DATASET CONTENT:

----

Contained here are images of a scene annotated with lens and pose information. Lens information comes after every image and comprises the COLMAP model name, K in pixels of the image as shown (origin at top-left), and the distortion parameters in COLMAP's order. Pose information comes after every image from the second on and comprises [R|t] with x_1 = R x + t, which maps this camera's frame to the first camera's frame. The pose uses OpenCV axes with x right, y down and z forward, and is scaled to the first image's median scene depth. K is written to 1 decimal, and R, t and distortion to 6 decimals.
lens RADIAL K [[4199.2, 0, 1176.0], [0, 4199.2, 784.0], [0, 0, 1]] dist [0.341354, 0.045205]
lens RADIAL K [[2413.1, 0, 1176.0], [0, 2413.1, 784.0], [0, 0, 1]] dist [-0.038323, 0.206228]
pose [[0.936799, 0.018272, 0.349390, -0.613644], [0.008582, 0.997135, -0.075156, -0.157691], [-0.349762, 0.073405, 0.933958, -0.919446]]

----

Exactly as it appears above, write out the complete listing.

Contained here are images of a scene annotated with lens and pose information. Lens information comes after every image and comprises the COLMAP model name, K in pixels of the image as shown (origin at top-left), and the distortion parameters in COLMAP's order. Pose information comes after every image from the second on and comprises [R|t] with x_1 = R x + t, which maps this camera's frame to the first camera's frame. The pose uses OpenCV axes with x right, y down and z forward, and is scaled to the first image's median scene depth. K is written to 1 decimal, and R, t and distortion to 6 decimals.
lens RADIAL K [[4199.2, 0, 1176.0], [0, 4199.2, 784.0], [0, 0, 1]] dist [0.341354, 0.045205]
lens RADIAL K [[2413.1, 0, 1176.0], [0, 2413.1, 784.0], [0, 0, 1]] dist [-0.038323, 0.206228]
pose [[0.936799, 0.018272, 0.349390, -0.613644], [0.008582, 0.997135, -0.075156, -0.157691], [-0.349762, 0.073405, 0.933958, -0.919446]]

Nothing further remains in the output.